(Exercise material Opens)

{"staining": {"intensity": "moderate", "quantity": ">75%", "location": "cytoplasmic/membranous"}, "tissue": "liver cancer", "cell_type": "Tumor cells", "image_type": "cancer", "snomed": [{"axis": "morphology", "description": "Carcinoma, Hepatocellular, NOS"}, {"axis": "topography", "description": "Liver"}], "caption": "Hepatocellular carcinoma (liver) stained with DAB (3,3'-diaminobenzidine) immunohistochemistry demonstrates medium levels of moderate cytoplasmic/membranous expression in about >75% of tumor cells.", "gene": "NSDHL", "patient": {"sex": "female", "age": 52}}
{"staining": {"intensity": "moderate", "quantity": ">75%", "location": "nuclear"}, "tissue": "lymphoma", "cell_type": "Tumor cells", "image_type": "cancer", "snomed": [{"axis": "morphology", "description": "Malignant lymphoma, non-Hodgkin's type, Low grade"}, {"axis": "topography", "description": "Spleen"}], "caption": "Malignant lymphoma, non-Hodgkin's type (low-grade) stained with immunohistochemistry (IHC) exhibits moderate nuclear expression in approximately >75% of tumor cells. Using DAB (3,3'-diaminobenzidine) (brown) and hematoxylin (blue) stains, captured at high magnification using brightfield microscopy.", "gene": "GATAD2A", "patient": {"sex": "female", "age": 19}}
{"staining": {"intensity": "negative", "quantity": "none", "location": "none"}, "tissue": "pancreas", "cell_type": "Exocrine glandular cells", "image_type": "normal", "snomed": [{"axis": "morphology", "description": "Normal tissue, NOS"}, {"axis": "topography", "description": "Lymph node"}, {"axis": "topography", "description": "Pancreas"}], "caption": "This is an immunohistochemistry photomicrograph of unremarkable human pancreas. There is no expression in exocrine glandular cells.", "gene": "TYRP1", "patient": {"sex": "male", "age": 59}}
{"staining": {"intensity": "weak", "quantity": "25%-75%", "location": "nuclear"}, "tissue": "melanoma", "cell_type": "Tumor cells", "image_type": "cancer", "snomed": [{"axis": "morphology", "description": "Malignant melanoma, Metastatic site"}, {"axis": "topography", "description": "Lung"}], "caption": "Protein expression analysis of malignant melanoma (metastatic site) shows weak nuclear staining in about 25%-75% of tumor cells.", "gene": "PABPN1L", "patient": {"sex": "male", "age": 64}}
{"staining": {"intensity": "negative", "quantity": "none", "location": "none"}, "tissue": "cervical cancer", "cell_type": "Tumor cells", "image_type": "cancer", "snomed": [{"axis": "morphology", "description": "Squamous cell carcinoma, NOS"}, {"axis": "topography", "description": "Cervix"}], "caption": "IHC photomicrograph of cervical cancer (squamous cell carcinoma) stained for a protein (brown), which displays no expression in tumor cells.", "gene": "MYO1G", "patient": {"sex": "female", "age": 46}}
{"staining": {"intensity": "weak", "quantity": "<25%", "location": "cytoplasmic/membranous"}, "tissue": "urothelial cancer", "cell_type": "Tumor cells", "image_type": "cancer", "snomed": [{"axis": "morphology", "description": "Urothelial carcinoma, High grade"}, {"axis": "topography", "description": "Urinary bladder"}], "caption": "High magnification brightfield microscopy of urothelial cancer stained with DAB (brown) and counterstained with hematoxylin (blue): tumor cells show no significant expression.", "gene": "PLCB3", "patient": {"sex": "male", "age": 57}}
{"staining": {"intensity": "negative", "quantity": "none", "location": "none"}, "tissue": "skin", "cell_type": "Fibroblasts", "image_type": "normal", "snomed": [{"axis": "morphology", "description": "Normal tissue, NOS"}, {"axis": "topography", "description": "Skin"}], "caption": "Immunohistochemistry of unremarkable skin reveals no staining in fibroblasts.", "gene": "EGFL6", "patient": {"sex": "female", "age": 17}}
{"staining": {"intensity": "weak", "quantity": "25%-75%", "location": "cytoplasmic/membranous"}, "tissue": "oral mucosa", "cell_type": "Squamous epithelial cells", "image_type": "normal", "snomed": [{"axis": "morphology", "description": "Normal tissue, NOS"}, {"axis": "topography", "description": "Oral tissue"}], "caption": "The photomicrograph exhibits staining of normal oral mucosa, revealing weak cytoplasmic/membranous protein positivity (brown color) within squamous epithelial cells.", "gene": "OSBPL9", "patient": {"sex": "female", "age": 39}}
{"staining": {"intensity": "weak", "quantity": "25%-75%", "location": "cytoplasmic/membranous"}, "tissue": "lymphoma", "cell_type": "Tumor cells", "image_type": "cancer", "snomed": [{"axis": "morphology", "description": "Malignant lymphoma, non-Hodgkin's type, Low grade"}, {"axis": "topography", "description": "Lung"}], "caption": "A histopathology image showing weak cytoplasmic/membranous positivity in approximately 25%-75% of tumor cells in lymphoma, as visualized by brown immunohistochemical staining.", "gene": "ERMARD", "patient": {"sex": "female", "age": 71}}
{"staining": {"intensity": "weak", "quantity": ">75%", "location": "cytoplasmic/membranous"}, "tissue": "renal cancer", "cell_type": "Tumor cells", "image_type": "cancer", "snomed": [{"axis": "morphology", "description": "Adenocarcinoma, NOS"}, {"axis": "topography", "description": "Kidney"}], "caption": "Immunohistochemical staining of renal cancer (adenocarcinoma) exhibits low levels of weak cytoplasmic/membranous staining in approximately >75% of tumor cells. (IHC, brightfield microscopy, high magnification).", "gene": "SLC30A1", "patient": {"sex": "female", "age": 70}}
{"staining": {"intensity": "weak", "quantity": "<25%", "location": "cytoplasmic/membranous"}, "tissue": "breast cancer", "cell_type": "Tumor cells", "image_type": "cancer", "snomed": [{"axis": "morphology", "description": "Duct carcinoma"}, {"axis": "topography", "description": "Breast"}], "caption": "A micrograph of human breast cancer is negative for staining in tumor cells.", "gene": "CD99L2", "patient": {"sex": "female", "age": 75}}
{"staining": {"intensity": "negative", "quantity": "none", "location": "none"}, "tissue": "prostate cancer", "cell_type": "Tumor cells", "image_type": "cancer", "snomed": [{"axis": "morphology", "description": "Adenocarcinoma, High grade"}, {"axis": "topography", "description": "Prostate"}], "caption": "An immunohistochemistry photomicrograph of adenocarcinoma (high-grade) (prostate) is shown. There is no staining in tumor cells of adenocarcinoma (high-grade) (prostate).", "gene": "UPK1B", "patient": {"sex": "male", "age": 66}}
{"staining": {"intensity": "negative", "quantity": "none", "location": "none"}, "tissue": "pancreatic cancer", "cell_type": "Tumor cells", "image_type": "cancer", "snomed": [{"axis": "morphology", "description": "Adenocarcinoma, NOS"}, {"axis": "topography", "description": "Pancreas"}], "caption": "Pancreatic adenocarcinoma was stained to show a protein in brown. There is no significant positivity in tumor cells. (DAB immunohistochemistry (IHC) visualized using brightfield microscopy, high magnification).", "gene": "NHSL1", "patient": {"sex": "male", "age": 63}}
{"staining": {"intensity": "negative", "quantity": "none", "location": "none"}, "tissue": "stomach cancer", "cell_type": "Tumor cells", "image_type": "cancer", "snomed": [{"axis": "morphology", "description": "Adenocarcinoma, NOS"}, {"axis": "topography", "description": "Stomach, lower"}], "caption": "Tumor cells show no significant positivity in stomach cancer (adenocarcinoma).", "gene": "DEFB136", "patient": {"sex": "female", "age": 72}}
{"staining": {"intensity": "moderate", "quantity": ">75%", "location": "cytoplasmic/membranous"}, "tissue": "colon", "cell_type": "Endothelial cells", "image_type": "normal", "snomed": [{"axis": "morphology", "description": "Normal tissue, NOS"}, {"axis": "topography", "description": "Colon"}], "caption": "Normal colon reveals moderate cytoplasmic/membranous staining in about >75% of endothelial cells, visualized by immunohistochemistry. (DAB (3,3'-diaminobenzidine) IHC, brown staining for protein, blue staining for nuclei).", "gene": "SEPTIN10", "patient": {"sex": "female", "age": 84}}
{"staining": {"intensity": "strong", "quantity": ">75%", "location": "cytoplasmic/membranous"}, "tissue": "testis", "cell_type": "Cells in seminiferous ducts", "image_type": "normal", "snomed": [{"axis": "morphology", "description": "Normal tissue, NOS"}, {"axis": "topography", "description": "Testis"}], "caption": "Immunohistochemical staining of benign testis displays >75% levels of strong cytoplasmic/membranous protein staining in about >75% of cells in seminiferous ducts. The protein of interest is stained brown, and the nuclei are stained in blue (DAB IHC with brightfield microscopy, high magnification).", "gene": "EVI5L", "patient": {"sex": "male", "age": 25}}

(Exercise material Closes)

Starting with the first line of the entries and ending with the line that has "non-Hodgkin's type (low-grade)", copy each line exactly and add nothing.

{"staining": {"intensity": "moderate", "quantity": ">75%", "location": "cytoplasmic/membranous"}, "tissue": "liver cancer", "cell_type": "Tumor cells", "image_type": "cancer", "snomed": [{"axis": "morphology", "description": "Carcinoma, Hepatocellular, NOS"}, {"axis": "topography", "description": "Liver"}], "caption": "Hepatocellular carcinoma (liver) stained with DAB (3,3'-diaminobenzidine) immunohistochemistry demonstrates medium levels of moderate cytoplasmic/membranous expression in about >75% of tumor cells.", "gene": "NSDHL", "patient": {"sex": "female", "age": 52}}
{"staining": {"intensity": "moderate", "quantity": ">75%", "location": "nuclear"}, "tissue": "lymphoma", "cell_type": "Tumor cells", "image_type": "cancer", "snomed": [{"axis": "morphology", "description": "Malignant lymphoma, non-Hodgkin's type, Low grade"}, {"axis": "topography", "description": "Spleen"}], "caption": "Malignant lymphoma, non-Hodgkin's type (low-grade) stained with immunohistochemistry (IHC) exhibits moderate nuclear expression in approximately >75% of tumor cells. Using DAB (3,3'-diaminobenzidine) (brown) and hematoxylin (blue) stains, captured at high magnification using brightfield microscopy.", "gene": "GATAD2A", "patient": {"sex": "female", "age": 19}}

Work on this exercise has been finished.